When China’s annual National Singles’ Day—which falls on Wednesday this year—started in the early 1990s, the very idea of a day for single people was noteworthy, Chinese dating expert Yue Xu told TIME last year. After all, she explained, the introduction of the concept of “single” (meaning, looking to date) was relatively new at the time, coming after years during which it was unusual for people to have the opportunity to date around prior to marriage.

It was only in the 1980s, as part of reforms seen under the leadership of Deng Xiaoping, that China saw some official, public acknowledgement of the social realities of sex, from the existence of STIs to the need to provide contraceptives. Around the same time, increased cultural openness meant that imported images of Western romance were newly available. A dating culture developed quickly. Liu Dalin—China’s answer to American sexologist Alfred Kinsey—also theorized that the country’s rigid family-planning policies, which required couples to wait longer to be married, made it inevitable that teenagers and younger twenty-somethings would find ways to occupy their minds and bodies in the meantime.

So it was likely no coincidence that the Singles Day holiday traces its origins to 1993.

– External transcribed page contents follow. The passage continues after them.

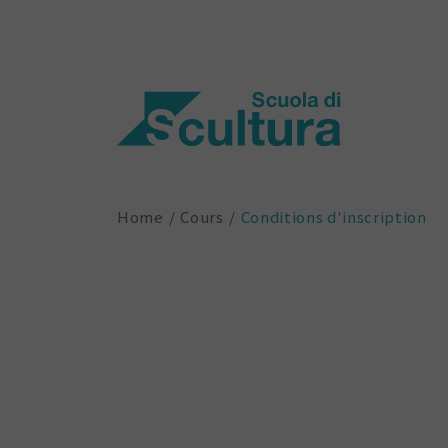
Home
Cours
Conditions d'inscription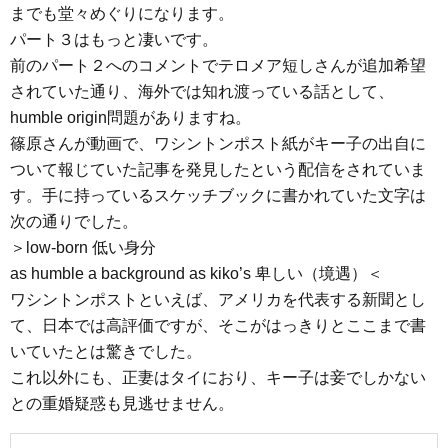
までも堂々めぐりになります。
パート３はもっと凄いです。
前のパート２へのコメントでテロメア短しさんが追加希望
されていた通り、海外では知れ渡っている話として、
humble origin問題がありますね。
篠原さんが動画で、ワシントンポスト紙がキー子の出自に
ついて報じていた記事を発見したという配信をされていま
す。手に持っているスケッチブックに書かれていた文字は
次の通りでした。
＞low-born 低い身分
as humble a background as kiko’s 卑しい（境遇）＜
ワシントンポストといえば、アメリカを代表する新聞とし
て、日本では高評価ですが、そこがはっきりとここまで書
いていたとは驚きでした。
これ以外にも、正妻はタイにおり、キー子は妾でしかない
との重婚疑惑も見逃せません。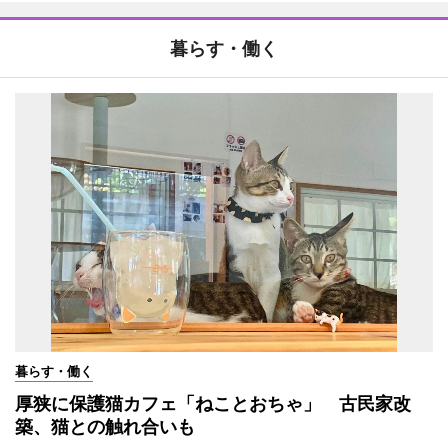
暮らす・働く
暮らす・働く
厚狭に保護猫カフェ「ねことおちゃ」 古民家改
築、猫との触れ合いも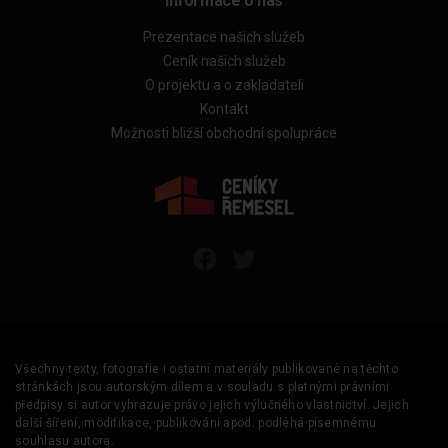
Informace o nás
Prezentace našich služeb
Ceník našich služeb
O projektu a o zakladateli
Kontakt
Možnosti bližší obchodní spolupráce
Všechny texty, fotografie i ostatní materiály publikované na těchto
stránkách jsou autorským dílem a v souladu s platnými právními
předpisy si autor vyhrazuje právo jejich výlučného vlastnictví. Jejich
další šíření, modifikace, publikování apod. podléhá písemnému
souhlasu autora.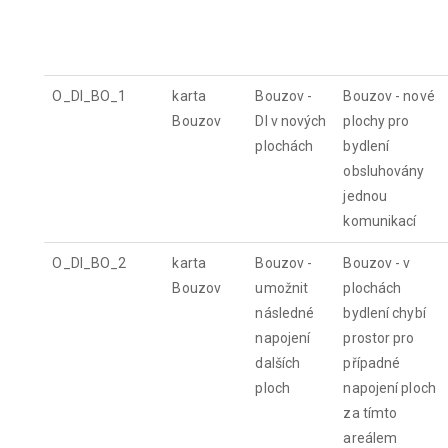
O_DI_BO_1
karta
Bouzov -
Bouzov - nové
Bouzov
DI v nových
plochy pro
plochách
bydlení
obsluhovány
jednou
komunikací
O_DI_BO_2
karta
Bouzov -
Bouzov - v
Bouzov
umožnit
plochách
následné
bydlení chybí
napojení
prostor pro
dalších
případné
ploch
napojení ploch
za tímto
areálem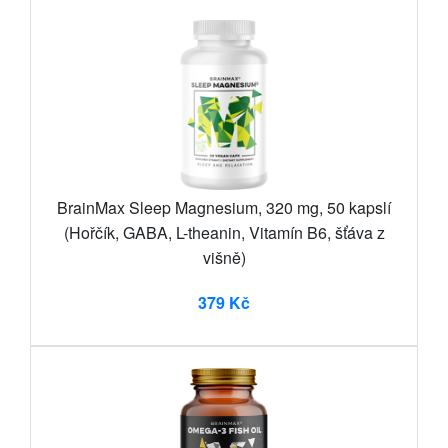
BrainMax Sleep Magnesium, 320 mg, 50 kapslí
(Hořčík, GABA, L-theanin, Vitamín B6, šťáva z
višně)
379 Kč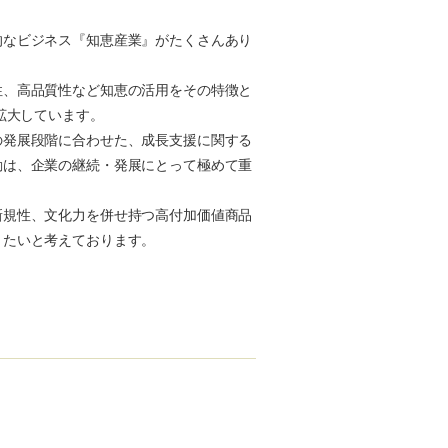
的なビジネス『知恵産業』がたくさんあり
性、高品質性など知恵の活用をその特徴と
拡大しています。
の発展段階に合わせた、成長支援に関する
動は、企業の継続・発展にとって極めて重
新規性、文化力を併せ持つ高付加価値商品
きたいと考えております。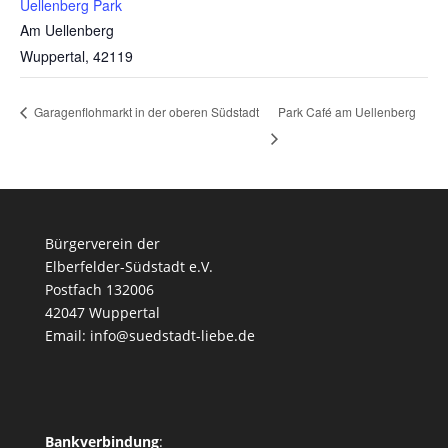
Uellenberg Park
Am Uellenberg
Wuppertal
,
42119
Park Café am Uellenberg
Garagenflohmarkt in der oberen Südstadt
Bürgerverein der
Elberfelder-Südstadt e.V.
Postfach 132006
42047 Wuppertal
Email: info@suedstadt-liebe.de
Bankverbindung
: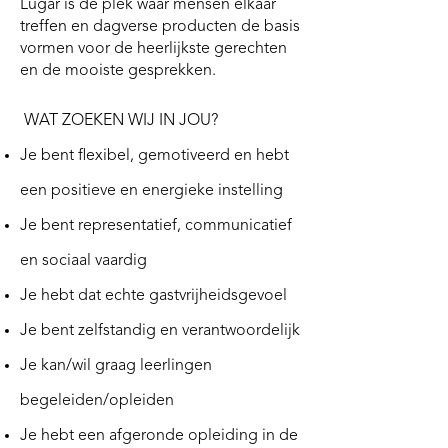
Lugar is dé plek waar mensen elkaar
treffen en dagverse producten de basis
vormen voor de heerlijkste gerechten
en de mooiste gesprekken.
WAT ZOEKEN WIJ IN JOU?
Je bent flexibel, gemotiveerd en hebt
een positieve en energieke instelling
Je bent representatief, communicatief
en sociaal vaardig
Je hebt dat echte gastvrijheidsgevoel
Je bent zelfstandig en verantwoordelijk
Je kan/wil graag leerlingen
begeleiden/opleiden
Je hebt een afgeronde opleiding in de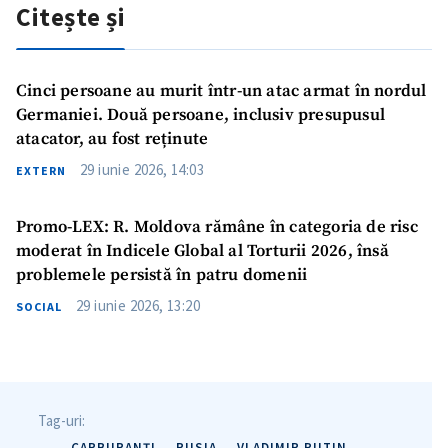
Citește și
Cinci persoane au murit într-un atac armat în nordul
Germaniei. Două persoane, inclusiv presupusul
atacator, au fost reținute
29 iunie 2026, 14:03
EXTERN
Promo-LEX: R. Moldova rămâne în categoria de risc
moderat în Indicele Global al Torturii 2026, însă
problemele persistă în patru domenii
29 iunie 2026, 13:20
SOCIAL
Tag-uri:
CARBURANȚI
RUSIA
VLADIMIR PUTIN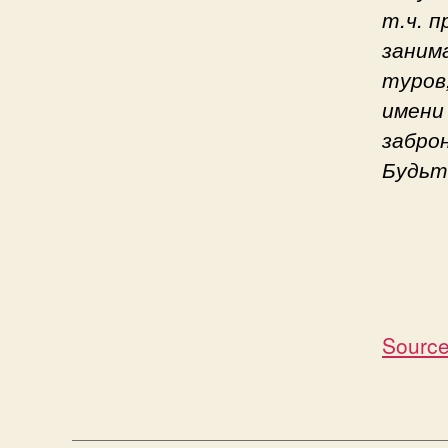
т.ч. 
заним
туров
имени
забро
Будьт
Source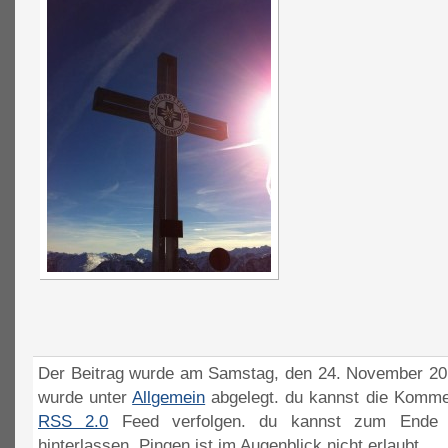
Der Beitrag wurde am Samstag, den 24. November 201
wurde unter
Allgemein
abgelegt. du kannst die Komme
RSS 2.0
Feed verfolgen. du kannst zum Ende 
hinterlassen. Pingen ist im Augenblick nicht erlaubt.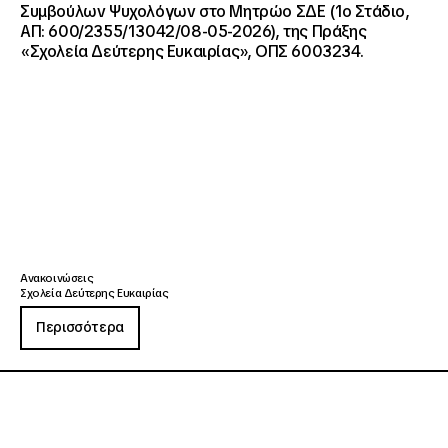
Συμβούλων Ψυχολόγων στο Μητρώο ΣΔΕ (1ο Στάδιο,
ΑΠ: 600/2355/13042/08-05-2026), της Πράξης
«Σχολεία Δεύτερης Ευκαιρίας», ΟΠΣ 6003234.
Ανακοινώσεις
Σχολεία Δεύτερης Ευκαιρίας
Περισσότερα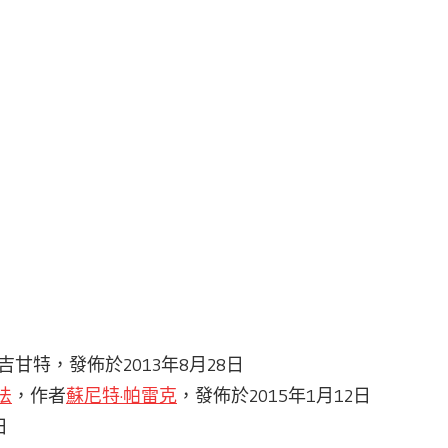
吉甘特，發佈於2013年8月28日
法
，作者
蘇尼特·帕雷克
，發佈於2015年1月12日
日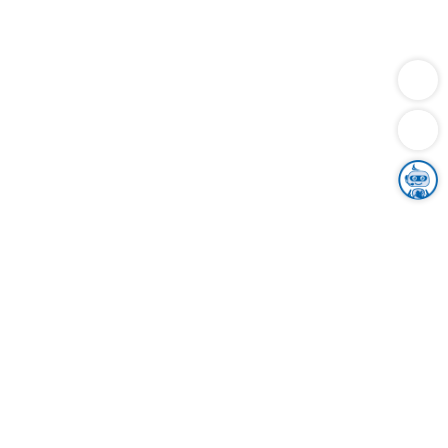
Dienstleistungen
Bauen
Lebensunterhalt & Soziales
Verkehr
Familie
Migration & Integration
Sicherheit & Ordnung
Wirtschaft
Gesundheit
Umwelt
Unsere Ämter
Landkreis & Verwaltung
Der Ortenaukreis
Gesundheit, Sicherheit & Soziales
Bildung
Zuwanderung
Ländlicher Raum
Klimaschutz
Tourismus
Bekanntmachungen
Gleichstellung von Frauen und Männern
Grenzüberschreitende Zusammenarbeit
Kreistag
Kreistagsinformationssystem
Kreisrecht
Kreistagswahl
Karriere
Stellenangebote
Eventkalender
Ausbildung
Studium
Praktikum
Freiwilligendienst
Unser Leitbild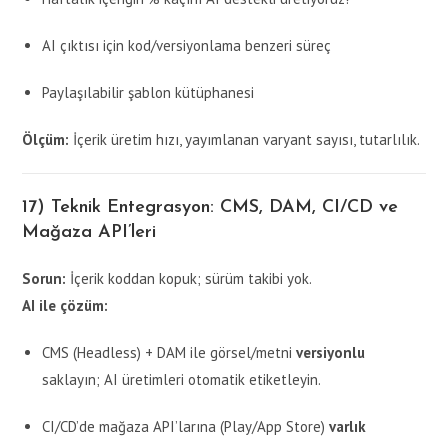
AI çıktısı için kod/versiyonlama benzeri süreç
Paylaşılabilir şablon kütüphanesi
Ölçüm:
İçerik üretim hızı, yayımlanan varyant sayısı, tutarlılık.
17) Teknik Entegrasyon: CMS, DAM, CI/CD ve
Mağaza API’leri
Sorun:
İçerik koddan kopuk; sürüm takibi yok.
AI ile çözüm:
CMS (Headless) + DAM ile görsel/metni
versiyonlu
saklayın; AI üretimleri otomatik etiketleyin.
CI/CD’de mağaza API’larına (Play/App Store)
varlık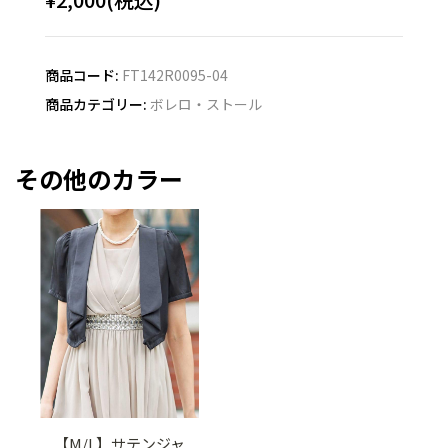
商品コード:
FT142R0095-04
商品カテゴリー:
ボレロ・ストール
その他のカラー
【M/L】サテンジャ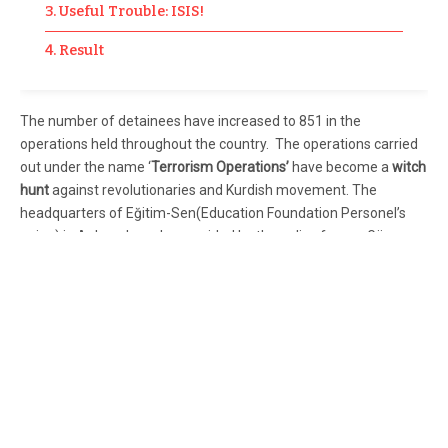
3. Useful Trouble: ISIS!
4. Result
The number of detainees have increased to 851 in the
operations held throughout the country. The operations carried
out under the name ‘
Terrorism Operations
’
have become a
witch
hunt
against revolutionaries and Kurdish movement. The
headquarters of Eğitim-Sen(Education Foundation Personel’s
union) in Ankara have been raided by the police forces. Günay
Özarslan have been slaughtered and this was justified by the
government claiming that she was preparing a suicide bomb
attack. In Bağlar district of Diyarbakır a eleven-year-old boy fell
down from 7th floor and died while the police forces were
chasing him. Police attacked people protesting against the
government that day. In the Cizre district of Şırnak, Abdullah
Özdal was shot by the special operations force. In short, ISIS
supporter AKP, continues to kill and takes into custody the Kurds
and revolutionaries with terrorism operations under cover of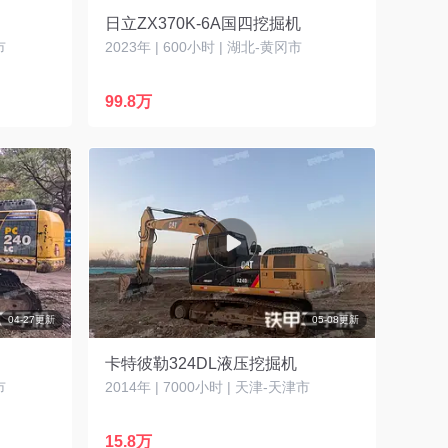
日立ZX370K-6A国四挖掘机
市
2023年 | 600小时 | 湖北-黄冈市
99.8万
04-27更新
05-08更新
卡特彼勒324DL液压挖掘机
市
2014年 | 7000小时 | 天津-天津市
15.8万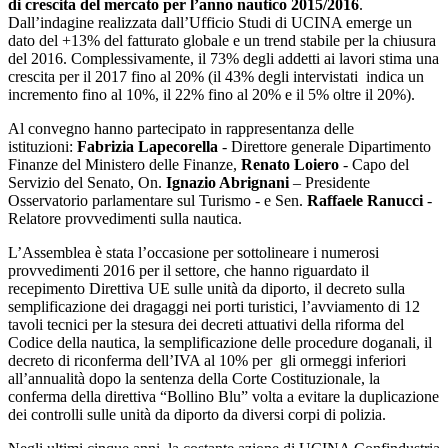
di crescita del mercato per l’anno nautico 2015/2016
.
Dall’indagine realizzata dall’Ufficio Studi di UCINA emerge un
dato del +13% del fatturato globale e un trend stabile per la chiusura
del 2016. Complessivamente, il 73% degli addetti ai lavori stima una
crescita per il 2017 fino al 20% (il 43% degli intervistati indica un
incremento fino al 10%, il 22% fino al 20% e il 5% oltre il 20%).
Al convegno hanno partecipato in rappresentanza delle
istituzioni:
Fabrizia Lapecorella
- Direttore generale Dipartimento
Finanze del Ministero delle Finanze,
Renato Loiero
- Capo del
Servizio del Senato, On.
Ignazio Abrignani
– Presidente
Osservatorio parlamentare sul Turismo - e Sen.
Raffaele Ranucci
-
Relatore provvedimenti sulla nautica.
L’Assemblea è stata l’occasione per sottolineare i numerosi
provvedimenti 2016 per il settore, che hanno riguardato il
recepimento Direttiva UE sulle unità da diporto, il decreto sulla
semplificazione dei dragaggi nei porti turistici, l’avviamento di 12
tavoli tecnici per la stesura dei decreti attuativi della riforma del
Codice della nautica, la semplificazione delle procedure doganali, il
decreto di riconferma dell’IVA al 10% per gli ormeggi inferiori
all’annualità dopo la sentenza della Corte Costituzionale, la
conferma della direttiva “Bollino Blu” volta a evitare la duplicazione
dei controlli sulle unità da diporto da diversi corpi di polizia.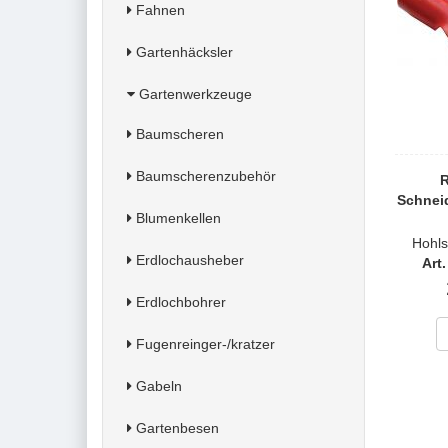
Fahnen
Gartenhäcksler
Gartenwerkzeuge
Baumscheren
Baumscherenzubehör
R
Schnei
Blumenkellen
Hohls
Erdlochausheber
Art
Erdlochbohrer
Fugenreinger-/kratzer
Gabeln
Gartenbesen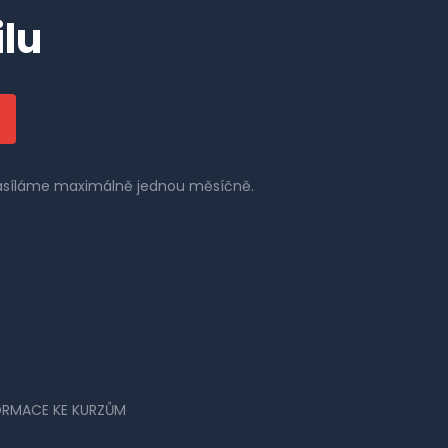
lu
 zasíláme maximálně jednou měsíčně.
ORMACE KE KURZŮM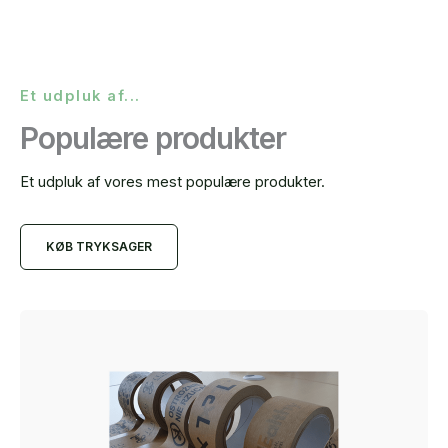
Et udpluk af...
Populære produkter
Et udpluk af vores mest populære produkter.
KØB TRYKSAGER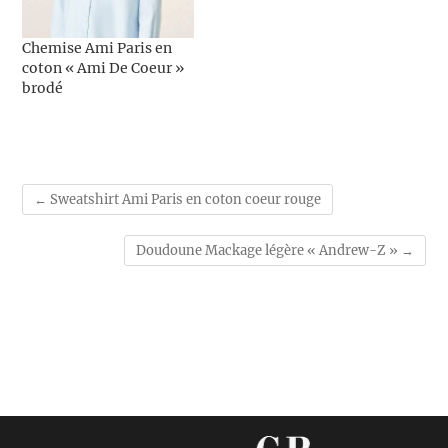
Chemise Ami Paris en
coton « Ami De Coeur »
brodé
←
Sweatshirt Ami Paris en coton coeur rouge
Doudoune Mackage légère « Andrew-Z »
→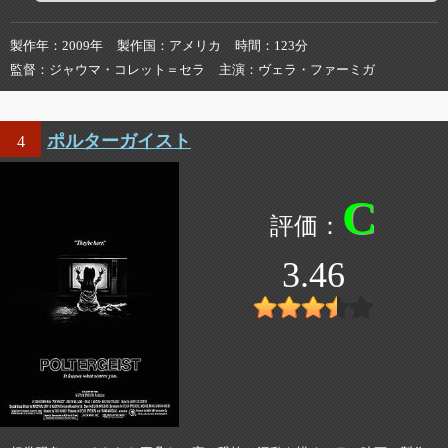
製作年
2009年
製作国
アメリカ
時間
123分
監督
ジャウマ・コレット＝セラ
主演
ヴェラ・ファーミガ
ポルターガイスト
4
C
3.46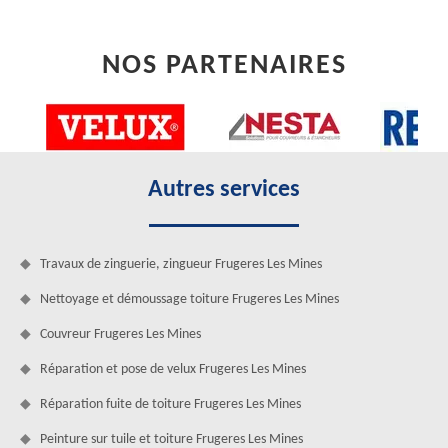
NOS PARTENAIRES
Autres services
Travaux de zinguerie, zingueur Frugeres Les Mines
Nettoyage et démoussage toiture Frugeres Les Mines
Couvreur Frugeres Les Mines
Réparation et pose de velux Frugeres Les Mines
Réparation fuite de toiture Frugeres Les Mines
Peinture sur tuile et toiture Frugeres Les Mines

Just a few years before that, Liu had agreed to let TIME in on a sneak-peek of the soon-to-be-released largest-ever survey of sex within Chinese society. The survey had a serious intent that would affect many people beyond just the couples involved: by showing that many citizens were sexually active, he hoped to encourage the government to do a better job of providing sex education, addressing issues like prostitution and responding to the spread of AIDS. The results showed that sex and marriage were uncoupling. “In the past, young girls were forced into arranged marriages shortly after puberty,” TIME noted. “Now women are forbidden by law, largely as a means of population control, to marry before the age of 20, and men cannot take a bride until they are at least 22. But relatively few are waiting that long to have sex.”

A full 89% of the respondents said that they approved of premarital sex, and approval rates for extramarital affairs weren’t much lower. So, while China’s Singles’ Day may now be seen mostly as a time to go shopping, it was once part of a full-on sexual revolution.